• [Records provided]
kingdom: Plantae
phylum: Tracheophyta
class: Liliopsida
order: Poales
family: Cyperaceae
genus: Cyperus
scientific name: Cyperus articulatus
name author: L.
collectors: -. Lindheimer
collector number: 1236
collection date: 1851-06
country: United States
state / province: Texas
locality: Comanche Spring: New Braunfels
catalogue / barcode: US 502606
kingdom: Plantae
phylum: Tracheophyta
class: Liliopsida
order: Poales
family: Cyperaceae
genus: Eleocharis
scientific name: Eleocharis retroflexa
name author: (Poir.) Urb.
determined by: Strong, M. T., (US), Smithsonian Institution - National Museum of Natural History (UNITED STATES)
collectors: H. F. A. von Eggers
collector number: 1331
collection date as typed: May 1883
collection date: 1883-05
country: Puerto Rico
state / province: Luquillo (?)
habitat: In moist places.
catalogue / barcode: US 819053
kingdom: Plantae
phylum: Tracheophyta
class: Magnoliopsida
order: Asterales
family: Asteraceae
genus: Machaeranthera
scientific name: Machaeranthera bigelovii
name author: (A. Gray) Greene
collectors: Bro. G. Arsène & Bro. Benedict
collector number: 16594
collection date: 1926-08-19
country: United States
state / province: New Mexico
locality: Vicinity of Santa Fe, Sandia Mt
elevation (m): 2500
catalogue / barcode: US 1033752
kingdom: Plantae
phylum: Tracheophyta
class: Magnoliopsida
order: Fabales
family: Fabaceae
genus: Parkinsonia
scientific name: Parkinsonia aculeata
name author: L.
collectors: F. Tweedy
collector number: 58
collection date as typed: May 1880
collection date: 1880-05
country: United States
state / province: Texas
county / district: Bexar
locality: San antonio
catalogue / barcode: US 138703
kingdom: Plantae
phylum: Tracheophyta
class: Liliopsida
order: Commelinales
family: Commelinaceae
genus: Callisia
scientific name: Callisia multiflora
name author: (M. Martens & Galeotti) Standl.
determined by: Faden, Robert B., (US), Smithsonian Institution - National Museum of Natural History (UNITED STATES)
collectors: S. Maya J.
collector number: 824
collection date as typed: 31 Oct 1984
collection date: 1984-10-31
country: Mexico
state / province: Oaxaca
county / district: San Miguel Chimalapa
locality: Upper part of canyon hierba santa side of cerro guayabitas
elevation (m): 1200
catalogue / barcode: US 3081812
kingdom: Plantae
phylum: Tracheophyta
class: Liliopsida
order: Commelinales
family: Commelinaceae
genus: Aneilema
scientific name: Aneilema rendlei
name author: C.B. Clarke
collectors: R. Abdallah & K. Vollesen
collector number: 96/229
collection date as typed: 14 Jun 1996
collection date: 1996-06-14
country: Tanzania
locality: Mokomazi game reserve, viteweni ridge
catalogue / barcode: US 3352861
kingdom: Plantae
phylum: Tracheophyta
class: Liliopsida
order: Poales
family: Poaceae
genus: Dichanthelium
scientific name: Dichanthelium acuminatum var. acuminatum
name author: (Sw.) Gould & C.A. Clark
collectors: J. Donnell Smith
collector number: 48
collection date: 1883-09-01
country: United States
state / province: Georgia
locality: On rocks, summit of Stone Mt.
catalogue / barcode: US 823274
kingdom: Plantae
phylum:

• [Job] Could you lay out every line of the listing above as a JSON array of strings, one string per line, leaving out any blank lines?

• [Full response]
[
  "kingdom: Plantae",
  "phylum: Tracheophyta",
  "class: Liliopsida",
  "order: Poales",
  "family: Cyperaceae",
  "genus: Cyperus",
  "scientific name: Cyperus articulatus",
  "name author: L.",
  "collectors: -. Lindheimer",
  "collector number: 1236",
  "collection date: 1851-06",
  "country: United States",
  "state / province: Texas",
  "locality: Comanche Spring: New Braunfels",
  "catalogue / barcode: US 502606",
  "kingdom: Plantae",
  "phylum: Tracheophyta",
  "class: Liliopsida",
  "order: Poales",
  "family: Cyperaceae",
  "genus: Eleocharis",
  "scientific name: Eleocharis retroflexa",
  "name author: (Poir.) Urb.",
  "determined by: Strong, M. T., (US), Smithsonian Institution - National Museum of Natural History (UNITED STATES)",
  "collectors: H. F. A. von Eggers",
  "collector number: 1331",
  "collection date as typed: May 1883",
  "collection date: 1883-05",
  "country: Puerto Rico",
  "state / province: Luquillo (?)",
  "habitat: In moist places.",
  "catalogue / barcode: US 819053",
  "kingdom: Plantae",
  "phylum: Tracheophyta",
  "class: Magnoliopsida",
  "order: Asterales",
  "family: Asteraceae",
  "genus: Machaeranthera",
  "scientific name: Machaeranthera bigelovii",
  "name author: (A. Gray) Greene",
  "collectors: Bro. G. Arsène & Bro. Benedict",
  "collector number: 16594",
  "collection date: 1926-08-19",
  "country: United States",
  "state / province: New Mexico",
  "locality: Vicinity of Santa Fe, Sandia Mt",
  "elevation (m): 2500",
  "catalogue / barcode: US 1033752",
  "kingdom: Plantae",
  "phylum: Tracheophyta",
  "class: Magnoliopsida",
  "order: Fabales",
  "family: Fabaceae",
  "genus: Parkinsonia",
  "scientific name: Parkinsonia aculeata",
  "name author: L.",
  "collectors: F. Tweedy",
  "collector number: 58",
  "collection date as typed: May 1880",
  "collection date: 1880-05",
  "country: United States",
  "state / province: Texas",
  "county / district: Bexar",
  "locality: San antonio",
  "catalogue / barcode: US 138703",
  "kingdom: Plantae",
  "phylum: Tracheophyta",
  "class: Liliopsida",
  "order: Commelinales",
  "family: Commelinaceae",
  "genus: Callisia",
  "scientific name: Callisia multiflora",
  "name author: (M. Martens & Galeotti) Standl.",
  "determined by: Faden, Robert B., (US), Smithsonian Institution - National Museum of Natural History (UNITED STATES)",
  "collectors: S. Maya J.",
  "collector number: 824",
  "collection date as typed: 31 Oct 1984",
  "collection date: 1984-10-31",
  "country: Mexico",
  "state / province: Oaxaca",
  "county / district: San Miguel Chimalapa",
  "locality: Upper part of canyon hierba santa side of cerro guayabitas",
  "elevation (m): 1200",
  "catalogue / barcode: US 3081812",
  "kingdom: Plantae",
  "phylum: Tracheophyta",
  "class: Liliopsida",
  "order: Commelinales",
  "family: Commelinaceae",
  "genus: Aneilema",
  "scientific name: Aneilema rendlei",
  "name author: C.B. Clarke",
  "collectors: R. Abdallah & K. Vollesen",
  "collector number: 96/229",
  "collection date as typed: 14 Jun 1996",
  "collection date: 1996-06-14",
  "country: Tanzania",
  "locality: Mokomazi game reserve, viteweni ridge",
  "catalogue / barcode: US 3352861",
  "kingdom: Plantae",
  "phylum: Tracheophyta",
  "class: Liliopsida",
  "order: Poales",
  "family: Poaceae",
  "genus: Dichanthelium",
  "scientific name: Dichanthelium acuminatum var. acuminatum",
  "name author: (Sw.) Gould & C.A. Clark",
  "collectors: J. Donnell Smith",
  "collector number: 48",
  "collection date: 1883-09-01",
  "country: United States",
  "state / province: Georgia",
  "locality: On rocks, summit of Stone Mt.",
  "catalogue / barcode: US 823274",
  "kingdom: Plantae",
  "phylum:"
]